Van Rompuy said there were more than seven million young people in the European Union at the moment who were not working, studying or training.

His comments came as new data in Italy, the eurozone's third largest economy, showed the unemployment rate in April had risen to 12 percent.

Youth unemployment was at 40.5 percent, with an estimated 656,000 young Italians looking for a job.

"We have to deal with the social crisis," Italian President Giorgio Napolitano said in a statement, calling for the issue to be put "at the center of political action" by Letta's coalition cabinet.

"Public resources should be aimed concretely at launching a new phase of development and social cohesion," said Napolitano, who has mostly ceremonial powers but is a key reference point for many Italians feeling the pain of austerity.

The overall rate was 0.1 percentage points higher than in March and 1.5 points more than April 2012.

The number of job seekers rose to 3.83 million in April -- 23,000 or 7.0 percent more than in March.

Business daily Il Sole 24 Ore said the data showed there was an "employment emergency" in the country.

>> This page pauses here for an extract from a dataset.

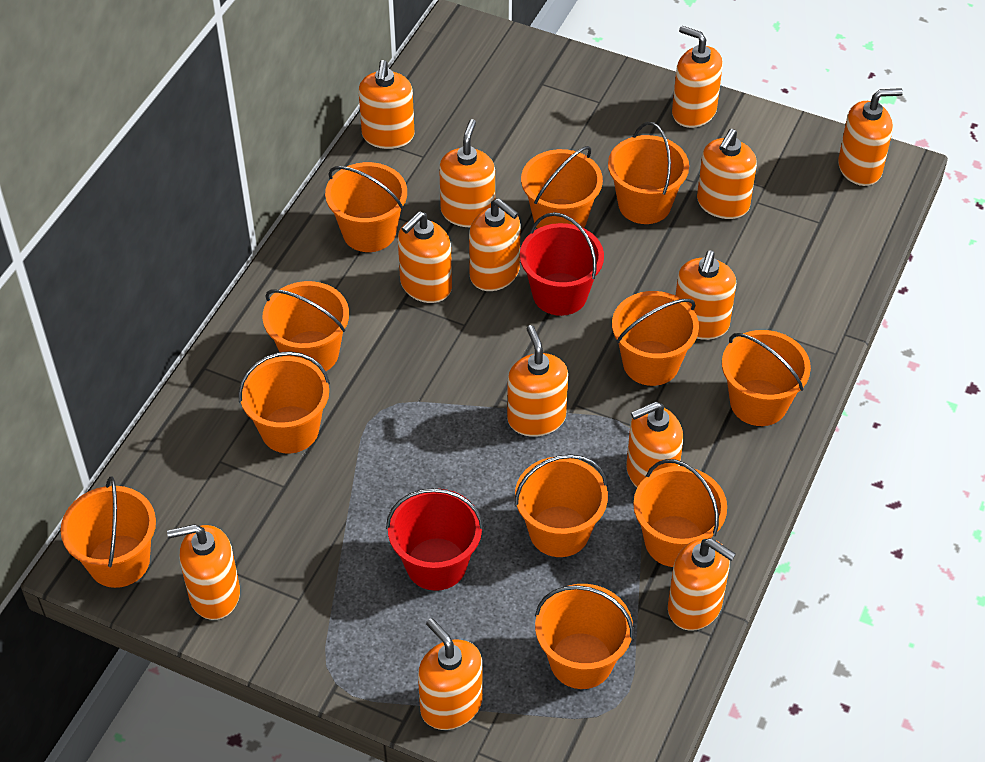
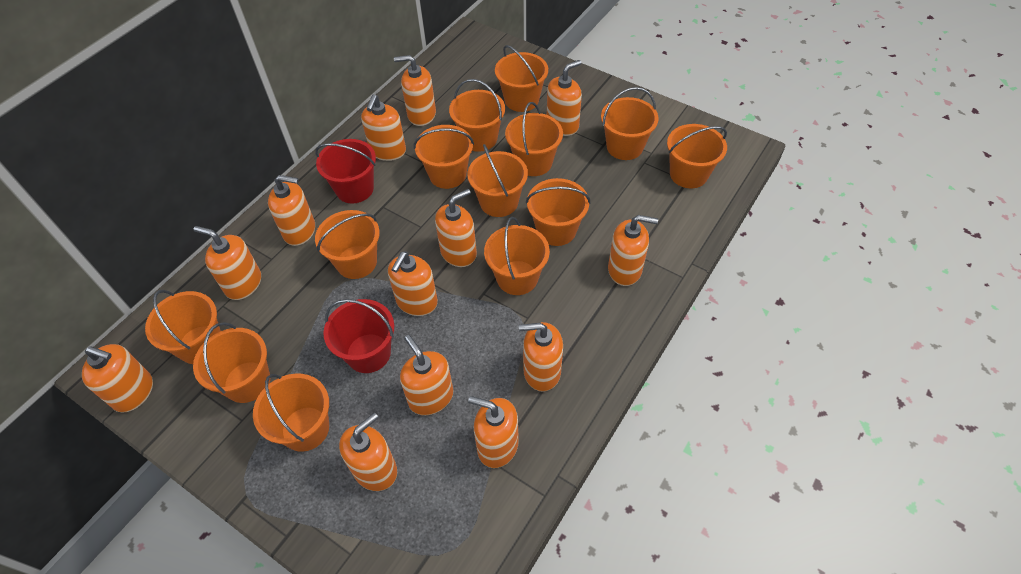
orange bucket: 11 -> 13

It also pointed to regional differences in the figures, with the unemployment rate in less developed southern Italy reaching 20.1 percent.

The figures came a day after France, the eurozone's second economy, said the number of job seekers had risen to a record 3.26 million.

Bank of Italy governor Ignazio Visco meanwhile warned that a turn for the better could not be expected until the end of the year at best.

"This year will see a major shrinkage of productive activity and employment," Visco said in a speech at the annual central bank assembly.

"An inversion in the economy cycle is possible towards the end of the year," he said.

"The recession is impacting profoundly on production potential and risks affecting social cohesion," he said.

Visco pointed out that Italy's gross domestic product last year was 7.0 percent lower than in 2007, while household income had fallen by 9.0 percent and industrial production had shrunk by a quarter over the same period.

"In Italy, more than other countries, the cyclical evolutions come on top of serious structural weaknesses," the governor said.

"We have not been able to respond to the extraordinary geopolitical, technological and demographic changes of the past 25 years," he said.

Italy is forecasting GDP will shrink by 1.3 percent this year and grow by 1.3 percent in 2014.

Italy has been stuck in recession since the summer of 2011 -- its second since the global financial and economic crisis of 2008-2009.